2:163. İlâhınız bir tek ilah'tır.
O'ndan başka ilâh yoktur. O, rahmândır, rahîmdir.
16:22. İlâhınız bir tek ilahtır.
Fakat ahirete inanmayanlar var ya, onların kalpleri inkârcı,
kendileri de böbürlenen kimselerdir.
18:110. De ki: Ben, yalnızca sizin gibi
bir beşerim. Bana, İlâh'ınızın, sadece bir İlâh olduğu
vahyolunuyor. Artık her kim Rabbine kavuşmayı umuyorsa, iyi iş yapsın
ve Rabbine ibadette hiçbir şeyi ortak koşmasın.
21:108. De ki: Bana sadece, sizin ilâhınızın
ancak bir tek Allah olduğu vahyedildi. Hâla MÜSLÜMAN olmayacak mısınız?

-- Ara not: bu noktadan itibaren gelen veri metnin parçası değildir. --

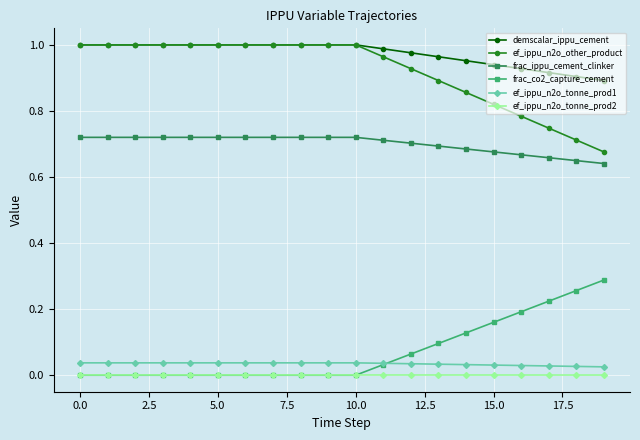

At how many categories does at least one series exceed 0?

20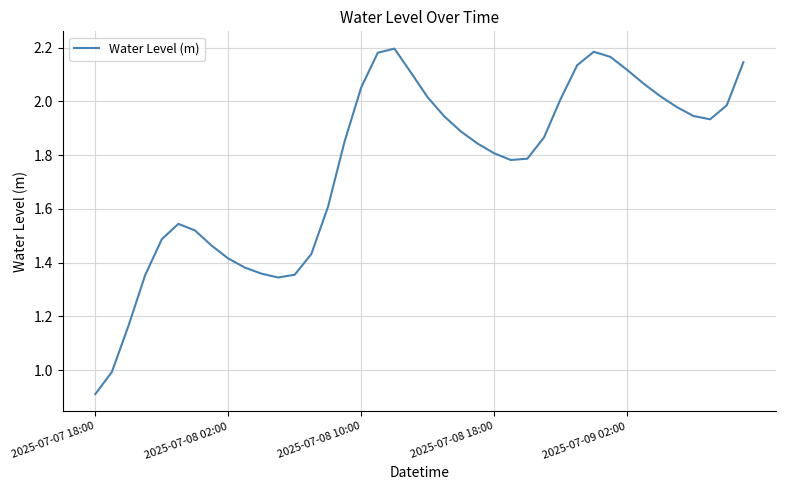

Which label corresponds to the smallest value in the chart?

2025-07-07 18:00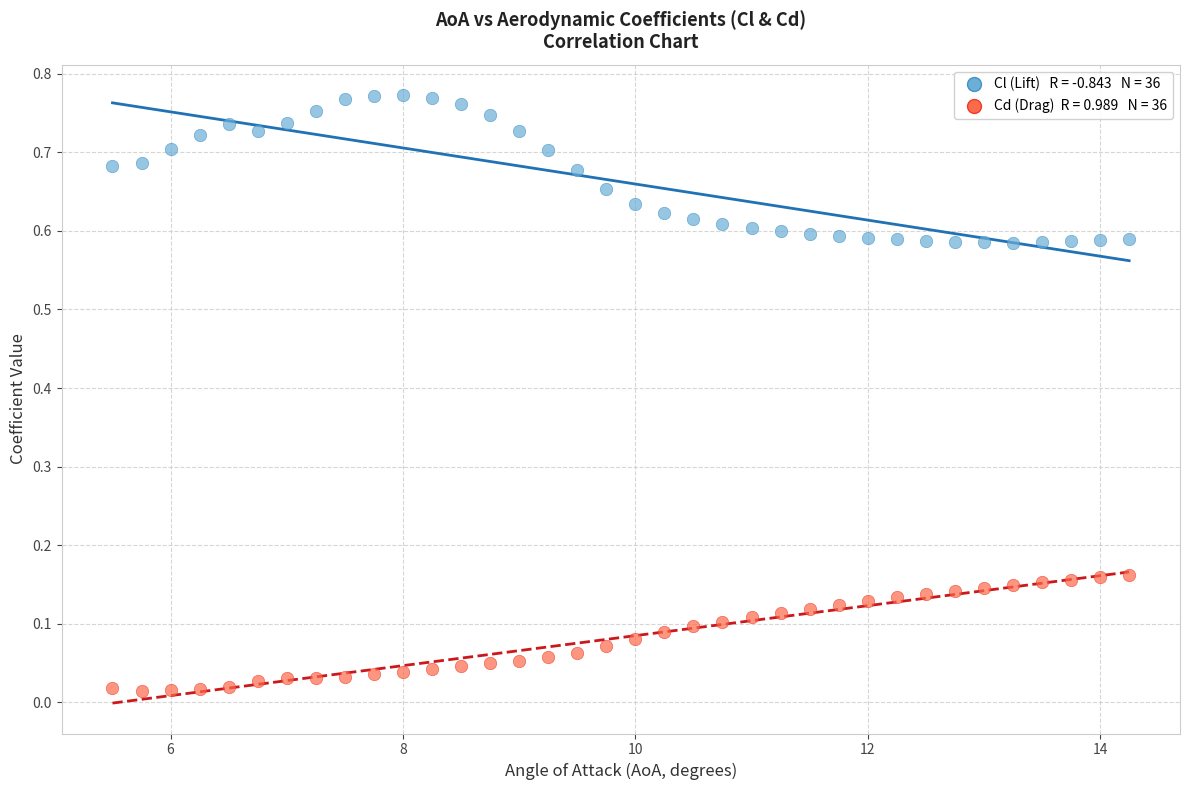

Across all data points, what is the range of X values (max minus min)?

8.8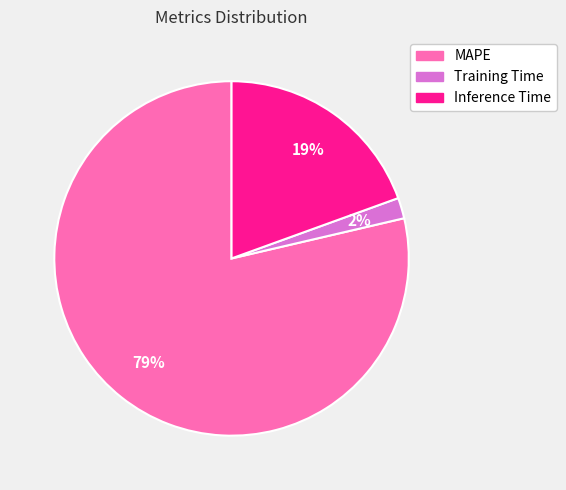

Does MAPE account for over 50% of the chart?

Yes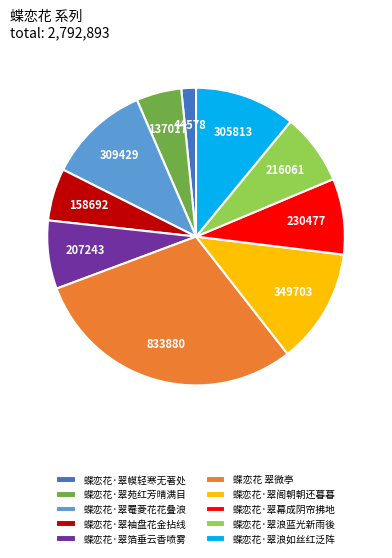

The 蝶恋花·翠阁朝朝还暮暮 slice represents 13% of the pie. True or false?

True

22:34. Biz, her ümmete - hayvan
cinsinden kendilerine rızık olarak verdiklerimiz üzerine Allah'ın adını
ansınlar diye- kurban kesmeyi gerekli kıldık. İmdi, İlâhınız,
bir tek İlah'tır. Öyle ise, O'NA TESLİM OLUN. O ihlâslı ve mütevazileri
müjdele!
(ve beşşiril muhbitin- bu ayetin son
“muhbitin” kelimesinde; ileri derecede tevazu, mahviyyet, “hiçlik”
ifadesi buluyorum.)
41:6. De ki: Ben de ancak sizin gibi bir
insanım. Bana ilâhınızın bir tek İlâh olduğu vahiy olunuyor. Artık
O'NA YÖNELİN, O'ndan mağfiret dileyin. Ortak koşanların vay haline!